4. Talent acquisition
An obvious one is access to top worldwide talent without having to navigate the dreadful American immigration system. Congress severely restricts legal immigration pathways for skillful workers – regardless of the party in power. The system is designed at every level to discourage legal immigration. If you have the slightest experience with the process of sponsoring an employee’s H1B, you know it. The restrictions are even more stringent for international students working on a permit, such as on an F1: CPT/OPT/STEM-OPT. By contrast, developed countries like Canada, Australia and the U.K. have a comprehensive, sensible point-based immigration systems which reward the top talent purely based on their skills. This is great news for employers because, in addition to not having to worry about losing talent in the near future, the cost savings associated with sponsoring visas and hiring legal counsel are significant. Moreover, because salaries in tech tend to be directly proportional to the cost of living in a country, paid time off (PTO) and other factors, American businesses could have the deal sweetened further by maintaining payroll-employee presence in Canada and the U.K. To give you an example, average software engineer salary in the U.S. is about $104,300. Surprisingly, the salary figures are much lower for U.K., even on the higher end of spectrum.
5. True diversity
Personally, speaking as someone who is pretty diverse himself, diversity is a neutral preference – it isn’t good or bad per se.
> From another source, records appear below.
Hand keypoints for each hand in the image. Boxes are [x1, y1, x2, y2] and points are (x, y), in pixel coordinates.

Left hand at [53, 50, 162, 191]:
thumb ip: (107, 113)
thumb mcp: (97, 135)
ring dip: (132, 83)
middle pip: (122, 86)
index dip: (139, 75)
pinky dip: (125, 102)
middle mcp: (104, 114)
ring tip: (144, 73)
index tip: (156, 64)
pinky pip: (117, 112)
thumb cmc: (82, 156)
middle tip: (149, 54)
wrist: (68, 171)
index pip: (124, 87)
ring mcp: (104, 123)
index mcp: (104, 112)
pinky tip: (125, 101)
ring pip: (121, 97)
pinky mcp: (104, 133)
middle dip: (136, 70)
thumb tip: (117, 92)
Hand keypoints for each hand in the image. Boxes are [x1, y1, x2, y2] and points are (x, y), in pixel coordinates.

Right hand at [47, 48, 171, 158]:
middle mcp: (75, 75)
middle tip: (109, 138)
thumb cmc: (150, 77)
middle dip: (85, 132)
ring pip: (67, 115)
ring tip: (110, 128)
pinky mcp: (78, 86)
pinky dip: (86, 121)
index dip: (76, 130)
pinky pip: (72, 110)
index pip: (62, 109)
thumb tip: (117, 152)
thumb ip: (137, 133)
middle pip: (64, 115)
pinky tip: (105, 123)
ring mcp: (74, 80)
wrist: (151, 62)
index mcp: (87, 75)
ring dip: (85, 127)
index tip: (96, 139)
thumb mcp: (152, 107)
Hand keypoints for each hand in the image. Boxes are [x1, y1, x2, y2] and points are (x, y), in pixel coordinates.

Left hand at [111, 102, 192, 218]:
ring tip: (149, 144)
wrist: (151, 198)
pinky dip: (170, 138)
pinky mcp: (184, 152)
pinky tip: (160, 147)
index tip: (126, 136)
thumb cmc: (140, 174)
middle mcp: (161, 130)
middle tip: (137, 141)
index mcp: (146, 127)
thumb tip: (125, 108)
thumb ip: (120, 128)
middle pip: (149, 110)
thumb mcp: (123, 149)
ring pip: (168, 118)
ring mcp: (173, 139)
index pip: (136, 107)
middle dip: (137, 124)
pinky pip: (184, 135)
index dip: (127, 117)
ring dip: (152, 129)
Mind you, diversity comes with advantages and disadvantages alike which as an executive you need to be aware of. The key is to carefully leverage diversity; make its positives outweigh the negatives. An exceptional product, unless being consumed by diverse users, need only excel in its objective functionality provided to its immediate users. In that case, however, if your customer base is in fact spread worldwide – from a healthcare brand in San Diego to a bank in Shanghai, your tech products can truly benefit from diversity. Having a global tech presence is probably one of the best ways to ensure “true diversity” by your company, for you have employees based in different countries, of different cultural backgrounds, collaborating on developing digital products for consumption by diverse masses around the globe. This is far superior to merely checking boxes for legal compliance purposes or meeting HR quotas.
In conclusion, as with anything there will always be advantages and disadvantages, however it is wise to be aware of the choices that a global corporate presence can open up for your tech brand and critically evaluate them. With the right strategy and mindset, you may just surprise yourself with the possibilities and promising returns of going global.